Battling HIV With 3D Printing
But how can these materials be used to combat HIV?
It turns out there are nearly 40M people in the world suffering from HIV infections, and there is a danger that mothers can infect children through infected breast milk. Copper3D worked on a project to counteract this they call “Viral Inactivation System for a Breastmilk Shield to Prevent Mother-to-Child Transmission of HIV”.
Claudio Soto, medical director of Copper3D, says:
“The initial idea is based on some of the few available studies that establish that copper based additives and filters can inactivate HIV virus in a solution of breastmilk, acting specifically against the protease (essential for viral replication) where copper ions non-specifically degrade the virus phospholipidic plasmatic membrane and denaturalize its nucleic acids1; nevertheless, several issues such as toxicity levels, milk nutritional degradation, time for virus inactivation, or the optimal size/form of these filters remain unsolved”.
Copper3D uses copper nanoparticles in their materials to effect the antibacterial properties.
The device shown here is essentially a filter through which the breast milk flows.
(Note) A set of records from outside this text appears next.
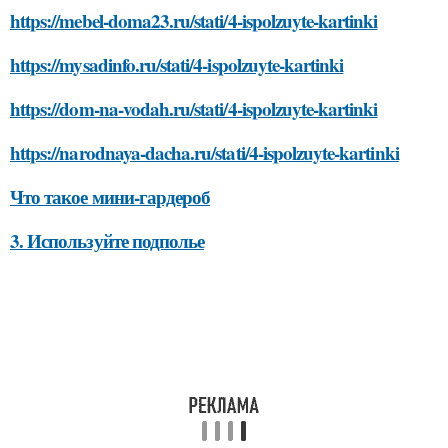
https://mebel-doma23.ru/stati/4-ispolzuyte-kartinki
https://mysadinfo.ru/stati/4-ispolzuyte-kartinki
https://dom-na-vodah.ru/stati/4-ispolzuyte-kartinki
https://narodnaya-dacha.ru/stati/4-ispolzuyte-kartinki
Что такое мини-гардероб
3. Используйте подполье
As the fluid traverses the path through the filter, it’s exposed to the surface of the filter containing the copper nanoparticles. These particles help eliminate the virus from the breast milk and thus lower the risk of infection significantly.
Antibacterial materials are rare in the 3D print marketplace, but their use can be quite powerful, as seen in the HIV example here. It may be that this is another case where we need additional creativity to develop unique devices that can leverage both 3D printing and antibacterial properties.